Exercise directions: Reproduce the data word for word, keeping every line complete.

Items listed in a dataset
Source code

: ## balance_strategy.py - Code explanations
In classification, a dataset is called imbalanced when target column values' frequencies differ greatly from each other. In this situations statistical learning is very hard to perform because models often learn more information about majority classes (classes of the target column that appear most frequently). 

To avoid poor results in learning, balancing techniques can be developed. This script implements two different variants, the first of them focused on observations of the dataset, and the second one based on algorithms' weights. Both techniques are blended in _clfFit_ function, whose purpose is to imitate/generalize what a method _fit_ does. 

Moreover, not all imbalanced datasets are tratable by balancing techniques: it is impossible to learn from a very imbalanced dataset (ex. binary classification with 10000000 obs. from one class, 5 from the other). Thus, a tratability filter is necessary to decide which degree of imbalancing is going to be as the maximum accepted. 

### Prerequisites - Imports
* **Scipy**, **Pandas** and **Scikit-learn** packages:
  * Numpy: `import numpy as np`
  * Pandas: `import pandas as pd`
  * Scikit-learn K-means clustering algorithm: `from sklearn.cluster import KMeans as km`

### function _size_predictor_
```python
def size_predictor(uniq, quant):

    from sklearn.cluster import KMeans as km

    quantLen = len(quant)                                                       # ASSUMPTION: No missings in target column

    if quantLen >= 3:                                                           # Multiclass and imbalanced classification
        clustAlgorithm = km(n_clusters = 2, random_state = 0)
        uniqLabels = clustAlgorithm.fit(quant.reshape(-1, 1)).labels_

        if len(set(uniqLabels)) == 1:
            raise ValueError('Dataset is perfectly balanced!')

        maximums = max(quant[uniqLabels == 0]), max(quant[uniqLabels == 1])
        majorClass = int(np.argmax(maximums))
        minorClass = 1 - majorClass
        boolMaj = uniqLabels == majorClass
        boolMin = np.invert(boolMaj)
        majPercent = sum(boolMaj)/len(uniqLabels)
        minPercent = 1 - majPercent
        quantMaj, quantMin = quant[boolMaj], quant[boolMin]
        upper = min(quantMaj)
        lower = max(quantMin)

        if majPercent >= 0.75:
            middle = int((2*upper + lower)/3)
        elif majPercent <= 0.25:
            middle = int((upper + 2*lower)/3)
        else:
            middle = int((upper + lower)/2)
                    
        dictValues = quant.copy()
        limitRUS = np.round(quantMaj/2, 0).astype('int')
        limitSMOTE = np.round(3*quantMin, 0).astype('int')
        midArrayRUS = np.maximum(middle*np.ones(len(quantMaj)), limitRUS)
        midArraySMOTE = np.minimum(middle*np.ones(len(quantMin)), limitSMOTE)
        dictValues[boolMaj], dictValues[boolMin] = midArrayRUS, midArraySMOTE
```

Response for this exercise:
Source code

: ## balance_strategy.py - Code explanations
In classification, a dataset is called imbalanced when target column values' frequencies differ greatly from each other. In this situations statistical learning is very hard to perform because models often learn more information about majority classes (classes of the target column that appear most frequently). 

To avoid poor results in learning, balancing techniques can be developed. This script implements two different variants, the first of them focused on observations of the dataset, and the second one based on algorithms' weights. Both techniques are blended in _clfFit_ function, whose purpose is to imitate/generalize what a method _fit_ does. 

Moreover, not all imbalanced datasets are tratable by balancing techniques: it is impossible to learn from a very imbalanced dataset (ex. binary classification with 10000000 obs. from one class, 5 from the other). Thus, a tratability filter is necessary to decide which degree of imbalancing is going to be as the maximum accepted. 

### Prerequisites - Imports
* **Scipy**, **Pandas** and **Scikit-learn** packages:
  * Numpy: `import numpy as np`
  * Pandas: `import pandas as pd`
  * Scikit-learn K-means clustering algorithm: `from sklearn.cluster import KMeans as km`

### function _size_predictor_
```python
def size_predictor(uniq, quant):

    from sklearn.cluster import KMeans as km

    quantLen = len(quant)                                                       # ASSUMPTION: No missings in target column

    if quantLen >= 3:                                                           # Multiclass and imbalanced classification
        clustAlgorithm = km(n_clusters = 2, random_state = 0)
        uniqLabels = clustAlgorithm.fit(quant.reshape(-1, 1)).labels_

        if len(set(uniqLabels)) == 1:
            raise ValueError('Dataset is perfectly balanced!')

        maximums = max(quant[uniqLabels == 0]), max(quant[uniqLabels == 1])
        majorClass = int(np.argmax(maximums))
        minorClass = 1 - majorClass
        boolMaj = uniqLabels == majorClass
        boolMin = np.invert(boolMaj)
        majPercent = sum(boolMaj)/len(uniqLabels)
        minPercent = 1 - majPercent
        quantMaj, quantMin = quant[boolMaj], quant[boolMin]
        upper = min(quantMaj)
        lower = max(quantMin)

        if majPercent >= 0.75:
            middle = int((2*upper + lower)/3)
        elif majPercent <= 0.25:
            middle = int((upper + 2*lower)/3)
        else:
            middle = int((upper + lower)/2)
                    
        dictValues = quant.copy()
        limitRUS = np.round(quantMaj/2, 0).astype('int')
        limitSMOTE = np.round(3*quantMin, 0).astype('int')
        midArrayRUS = np.maximum(middle*np.ones(len(quantMaj)), limitRUS)
        midArraySMOTE = np.minimum(middle*np.ones(len(quantMin)), limitSMOTE)
        dictValues[boolMaj], dictValues[boolMin] = midArrayRUS, midArraySMOTE
```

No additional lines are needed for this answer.